Połączenie rzeczywistości widzialnej fizycznie i wirtualnej okazało się zbyt nie do zniesienia. „Stylizowane” twarze i ciała nie są już tym, że nie dają już estetycznej przyjemności, ale teraz jest ich tak wiele, że żądania prawdy życia są coraz głośniejsze, zmuszając do przypomnienia sobie średniowiecznych oskarżeń o „oszustwo”. Kylie Jenner, Rita Ora, Trisha Patas, Anastasia Kvitko i wiele innych modelek: oto lista „odsłoniętych” gwiazd.

Wraz ze stronami Instagrama „idealnych kobiet” na popularności zyskują relacje porównujące wyretuszowane zdjęcia i zdjęcia tych samych kobiet, ale bez użycia filtrów i dokładnie przemyślanego kąta kamery.

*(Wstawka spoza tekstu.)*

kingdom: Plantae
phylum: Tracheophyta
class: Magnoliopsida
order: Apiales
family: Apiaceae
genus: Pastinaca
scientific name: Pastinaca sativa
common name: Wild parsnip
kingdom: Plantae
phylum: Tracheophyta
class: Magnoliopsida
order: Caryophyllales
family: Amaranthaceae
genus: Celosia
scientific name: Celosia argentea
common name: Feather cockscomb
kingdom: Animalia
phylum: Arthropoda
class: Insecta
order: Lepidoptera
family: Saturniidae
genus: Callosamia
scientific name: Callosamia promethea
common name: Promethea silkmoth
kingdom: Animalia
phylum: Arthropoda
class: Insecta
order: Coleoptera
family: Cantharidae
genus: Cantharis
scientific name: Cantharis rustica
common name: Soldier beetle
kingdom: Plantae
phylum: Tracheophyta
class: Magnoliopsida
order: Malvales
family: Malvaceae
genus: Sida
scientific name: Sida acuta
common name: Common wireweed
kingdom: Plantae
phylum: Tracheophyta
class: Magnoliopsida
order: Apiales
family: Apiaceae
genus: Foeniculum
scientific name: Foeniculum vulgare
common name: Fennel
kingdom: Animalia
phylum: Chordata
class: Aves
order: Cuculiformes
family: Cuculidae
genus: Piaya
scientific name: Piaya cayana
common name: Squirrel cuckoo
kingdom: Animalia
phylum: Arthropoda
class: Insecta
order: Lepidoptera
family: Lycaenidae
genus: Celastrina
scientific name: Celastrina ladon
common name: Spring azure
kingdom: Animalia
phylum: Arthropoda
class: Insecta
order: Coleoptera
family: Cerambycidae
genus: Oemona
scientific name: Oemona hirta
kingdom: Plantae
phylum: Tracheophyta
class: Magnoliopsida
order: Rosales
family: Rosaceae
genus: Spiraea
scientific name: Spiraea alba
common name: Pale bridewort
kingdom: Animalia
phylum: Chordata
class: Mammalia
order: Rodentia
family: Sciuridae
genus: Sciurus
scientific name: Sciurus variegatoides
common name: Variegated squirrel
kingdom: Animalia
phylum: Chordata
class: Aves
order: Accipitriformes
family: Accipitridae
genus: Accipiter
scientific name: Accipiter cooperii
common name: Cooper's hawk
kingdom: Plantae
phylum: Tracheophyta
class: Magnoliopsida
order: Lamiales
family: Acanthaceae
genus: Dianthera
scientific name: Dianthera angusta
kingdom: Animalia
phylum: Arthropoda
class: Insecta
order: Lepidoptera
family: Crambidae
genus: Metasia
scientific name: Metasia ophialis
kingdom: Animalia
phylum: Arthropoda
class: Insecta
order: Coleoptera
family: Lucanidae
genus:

Dwa lata temu Francja oficjalnie przyjęła ustawę, zgodnie z którą zdjęcia reklamowe przetwarzane w Photoshopie muszą być oznaczone jako „wyretuszowane”. Największa na świecie agencja fotograficzna Getty Images odmówiła przyjęcia wyretuszowanych zdjęć. Jednak dobry fotograf zawsze może stworzyć pożądaną iluzję, odpowiednio naświetlając światło, dzięki czemu nadal nie ma mowy o pełnoprawnym naturalizmie.

Czy doczekamy końca ery perfekcjonizmu społecznego? Czy zaczniemy z dumą pokazywać nasze niedoskonałości w sieciach społecznościowych, tak jak teraz robią to sztandarowe postawy ciała? Ledwie. Piękno jest wysoko cenione w naszej kulturze, a Internet można wykorzystać do jego wykorzystania. Być może retusz stanie się mniej inwazyjny, a filtry będą nakładane nieco nieśmiało, jak wiktoriańskie panie - kosmetyki: tak, aby były całkowicie niewidoczne.